First order of business: A very happy birthday to my Mommy (that’s Mommy Moo to you). Mom, I tried to buy you a younger age for your birthday since it was all you asked for, but there were some logistical complications. I love you! When the weather is nice I’m taking her to New York for the weekend and treating her me to Ladurée and a show on off Broadway.

Second order of business: Boyfriend is officially en route back to this side of the world, landing in Philadelphia at 8:30 tonight. I’m mostly excited for Fitz, who will finally be able to stop searching the house in a panic, convinced Male Human is hiding somewhere and why won’t he just come out and play already? And, okay, maybe I’m a little excited to have Boyfriend back, and not just because I get to sing, “Hey la, HEY LA, my boyfriend’s back!”

I finished season 4 of Gossip Girl last week and proceeded to freak out at Theresa about the cliffhanger it ended on.

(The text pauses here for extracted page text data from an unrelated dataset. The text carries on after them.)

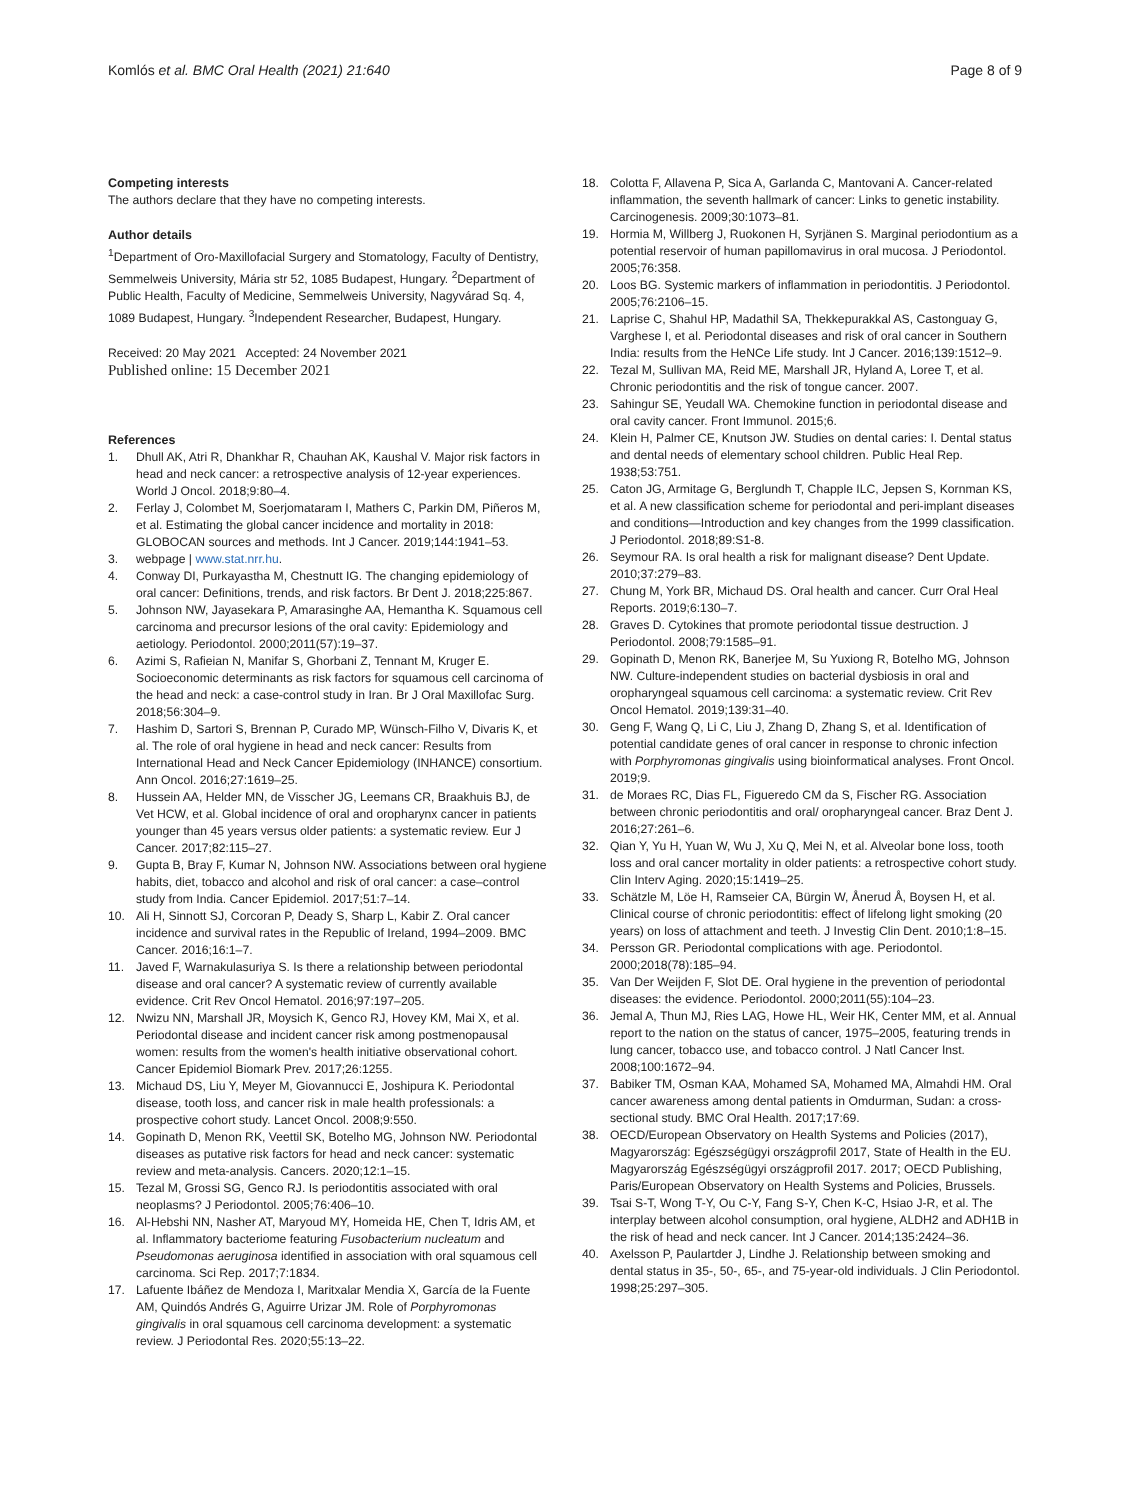Komlós et al. BMC Oral Health (2021) 21:640
Page 8 of 9
Competing interests
The authors declare that they have no competing interests.
Author details
<sup>1</sup> Department of Oro-Maxillofacial Surgery and Stomatology, Faculty of Dentistry, Semmelweis University, Mária str 52, 1085 Budapest, Hungary. <sup>2</sup>Department of Public Health, Faculty of Medicine, Semmelweis University, Nagyvárad Sq. 4, 1089 Budapest, Hungary. <sup>3</sup>Independent Researcher, Budapest, Hungary.
Received: 20 May 2021 Accepted: 24 November 2021
Published online: 15 December 2021
References
1. Dhull AK, Atri R, Dhankhar R, Chauhan AK, Kaushal V. Major risk factors in head and neck cancer: a retrospective analysis of 12-year experiences. World J Oncol. 2018;9:80–4.
2. Ferlay J, Colombet M, Soerjomataram I, Mathers C, Parkin DM, Piñeros M, et al. Estimating the global cancer incidence and mortality in 2018: GLOBOCAN sources and methods. Int J Cancer. 2019;144:1941–53.
3. webpage | www.stat.nrr.hu.
4. Conway DI, Purkayastha M, Chestnutt IG. The changing epidemiology of oral cancer: Definitions, trends, and risk factors. Br Dent J. 2018;225:867.
5. Johnson NW, Jayasekara P, Amarasinghe AA, Hemantha K. Squamous cell carcinoma and precursor lesions of the oral cavity: Epidemiology and aetiology. Periodontol. 2000;2011(57):19–37.
6. Azimi S, Rafieian N, Manifar S, Ghorbani Z, Tennant M, Kruger E. Socioeconomic determinants as risk factors for squamous cell carcinoma of the head and neck: a case-control study in Iran. Br J Oral Maxillofac Surg. 2018;56:304–9.
7. Hashim D, Sartori S, Brennan P, Curado MP, Wünsch-Filho V, Divaris K, et al. The role of oral hygiene in head and neck cancer: Results from International Head and Neck Cancer Epidemiology (INHANCE) consortium. Ann Oncol. 2016;27:1619–25.
8. Hussein AA, Helder MN, de Visscher JG, Leemans CR, Braakhuis BJ, de Vet HCW, et al. Global incidence of oral and oropharynx cancer in patients younger than 45 years versus older patients: a systematic review. Eur J Cancer. 2017;82:115–27.
9. Gupta B, Bray F, Kumar N, Johnson NW. Associations between oral hygiene habits, diet, tobacco and alcohol and risk of oral cancer: a case–control study from India. Cancer Epidemiol. 2017;51:7–14.
10. Ali H, Sinnott SJ, Corcoran P, Deady S, Sharp L, Kabir Z. Oral cancer incidence and survival rates in the Republic of Ireland, 1994–2009. BMC Cancer. 2016;16:1–7.
11. Javed F, Warnakulasuriya S. Is there a relationship between periodontal disease and oral cancer? A systematic review of currently available evidence. Crit Rev Oncol Hematol. 2016;97:197–205.
12. Nwizu NN, Marshall JR, Moysich K, Genco RJ, Hovey KM, Mai X, et al. Periodontal disease and incident cancer risk among postmenopausal women: results from the women's health initiative observational cohort. Cancer Epidemiol Biomark Prev. 2017;26:1255.
13. Michaud DS, Liu Y, Meyer M, Giovannucci E, Joshipura K. Periodontal disease, tooth loss, and cancer risk in male health professionals: a prospective cohort study. Lancet Oncol. 2008;9:550.
14. Gopinath D, Menon RK, Veettil SK, Botelho MG, Johnson NW. Periodontal diseases as putative risk factors for head and neck cancer: systematic review and meta-analysis. Cancers. 2020;12:1–15.
15. Tezal M, Grossi SG, Genco RJ. Is periodontitis associated with oral neoplasms? J Periodontol. 2005;76:406–10.
16. Al-Hebshi NN, Nasher AT, Maryoud MY, Homeida HE, Chen T, Idris AM, et al. Inflammatory bacteriome featuring Fusobacterium nucleatum and Pseudomonas aeruginosa identified in association with oral squamous cell carcinoma. Sci Rep. 2017;7:1834.
17. Lafuente Ibáñez de Mendoza I, Maritxalar Mendia X, García de la Fuente AM, Quindós Andrés G, Aguirre Urizar JM. Role of Porphyromonas gingivalis in oral squamous cell carcinoma development: a systematic review. J Periodontal Res. 2020;55:13–22.
18. Colotta F, Allavena P, Sica A, Garlanda C, Mantovani A. Cancer-related inflammation, the seventh hallmark of cancer: Links to genetic instability. Carcinogenesis. 2009;30:1073–81.
19. Hormia M, Willberg J, Ruokonen H, Syrjänen S. Marginal periodontium as a potential reservoir of human papillomavirus in oral mucosa. J Periodontol. 2005;76:358.
20. Loos BG. Systemic markers of inflammation in periodontitis. J Periodontol. 2005;76:2106–15.
21. Laprise C, Shahul HP, Madathil SA, Thekkepurakkal AS, Castonguay G, Varghese I, et al. Periodontal diseases and risk of oral cancer in Southern India: results from the HeNCe Life study. Int J Cancer. 2016;139:1512–9.
22. Tezal M, Sullivan MA, Reid ME, Marshall JR, Hyland A, Loree T, et al. Chronic periodontitis and the risk of tongue cancer. 2007.
23. Sahingur SE, Yeudall WA. Chemokine function in periodontal disease and oral cavity cancer. Front Immunol. 2015;6.
24. Klein H, Palmer CE, Knutson JW. Studies on dental caries: I. Dental status and dental needs of elementary school children. Public Heal Rep. 1938;53:751.
25. Caton JG, Armitage G, Berglundh T, Chapple ILC, Jepsen S, Kornman KS, et al. A new classification scheme for periodontal and peri-implant diseases and conditions—Introduction and key changes from the 1999 classification. J Periodontol. 2018;89:S1-8.
26. Seymour RA. Is oral health a risk for malignant disease? Dent Update. 2010;37:279–83.
27. Chung M, York BR, Michaud DS. Oral health and cancer. Curr Oral Heal Reports. 2019;6:130–7.
28. Graves D. Cytokines that promote periodontal tissue destruction. J Periodontol. 2008;79:1585–91.
29. Gopinath D, Menon RK, Banerjee M, Su Yuxiong R, Botelho MG, Johnson NW. Culture-independent studies on bacterial dysbiosis in oral and oropharyngeal squamous cell carcinoma: a systematic review. Crit Rev Oncol Hematol. 2019;139:31–40.
30. Geng F, Wang Q, Li C, Liu J, Zhang D, Zhang S, et al. Identification of potential candidate genes of oral cancer in response to chronic infection with Porphyromonas gingivalis using bioinformatical analyses. Front Oncol. 2019;9.
31. de Moraes RC, Dias FL, Figueredo CM da S, Fischer RG. Association between chronic periodontitis and oral/ oropharyngeal cancer. Braz Dent J. 2016;27:261–6.
32. Qian Y, Yu H, Yuan W, Wu J, Xu Q, Mei N, et al. Alveolar bone loss, tooth loss and oral cancer mortality in older patients: a retrospective cohort study. Clin Interv Aging. 2020;15:1419–25.
33. Schätzle M, Löe H, Ramseier CA, Bürgin W, Ånerud Å, Boysen H, et al. Clinical course of chronic periodontitis: effect of lifelong light smoking (20 years) on loss of attachment and teeth. J Investig Clin Dent. 2010;1:8–15.
34. Persson GR. Periodontal complications with age. Periodontol. 2000;2018(78):185–94.
35. Van Der Weijden F, Slot DE. Oral hygiene in the prevention of periodontal diseases: the evidence. Periodontol. 2000;2011(55):104–23.
36. Jemal A, Thun MJ, Ries LAG, Howe HL, Weir HK, Center MM, et al. Annual report to the nation on the status of cancer, 1975–2005, featuring trends in lung cancer, tobacco use, and tobacco control. J Natl Cancer Inst. 2008;100:1672–94.
37. Babiker TM, Osman KAA, Mohamed SA, Mohamed MA, Almahdi HM. Oral cancer awareness among dental patients in Omdurman, Sudan: a cross-sectional study. BMC Oral Health. 2017;17:69.
38. OECD/European Observatory on Health Systems and Policies (2017), Magyarország: Egészségügyi országprofil 2017, State of Health in the EU. Magyarország Egészségügyi országprofil 2017. 2017; OECD Publishing, Paris/European Observatory on Health Systems and Policies, Brussels.
39. Tsai S-T, Wong T-Y, Ou C-Y, Fang S-Y, Chen K-C, Hsiao J-R, et al. The interplay between alcohol consumption, oral hygiene, ALDH2 and ADH1B in the risk of head and neck cancer. Int J Cancer. 2014;135:2424–36.
40. Axelsson P, Paulartder J, Lindhe J. Relationship between smoking and dental status in 35-, 50-, 65-, and 75-year-old individuals. J Clin Periodontol. 1998;25:297–305.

I’m not going to ruin it for anyone who might want to get into the show, but OH MY GOD. And the cruelest part is that the first 10 episodes of season 5 (which is currently airing) aren’t on Hulu Plus or Netflix or anything, so I’m left having to be patient (!#^%!^!&^) and wait until the season repeats over the summer. I might die. Of being overdramatic.

In an effort to distract myself, here is a round-up of items for the most intense character on the show: Charles Bartholomew Bass. He of the hotelier fame with the devilishly low voice. He might or might not have tried to date rape a few characters early on, but he redeemed himself by trading his girlfriend to his uncle for a hotel. It’s a long story, and one that only works on tv. 

 1. Whisky / 2. Flask / 3. Book / 4. Signet ring / 5. Ascot / 6. Cufflinks / 7. Notebook

I love a man who can rock an ascot, or own a $650 book of vintage soft-porn. That notebook says “Excesses I Had and Liked,” which, if you’ve ever watched a single episode, might as well be the alternative title to the entire show.

Who should I do next? I think I’m only interested in Dan and Serena. As far as I’m concerned Vanessa and Jenny are a waste of screen time.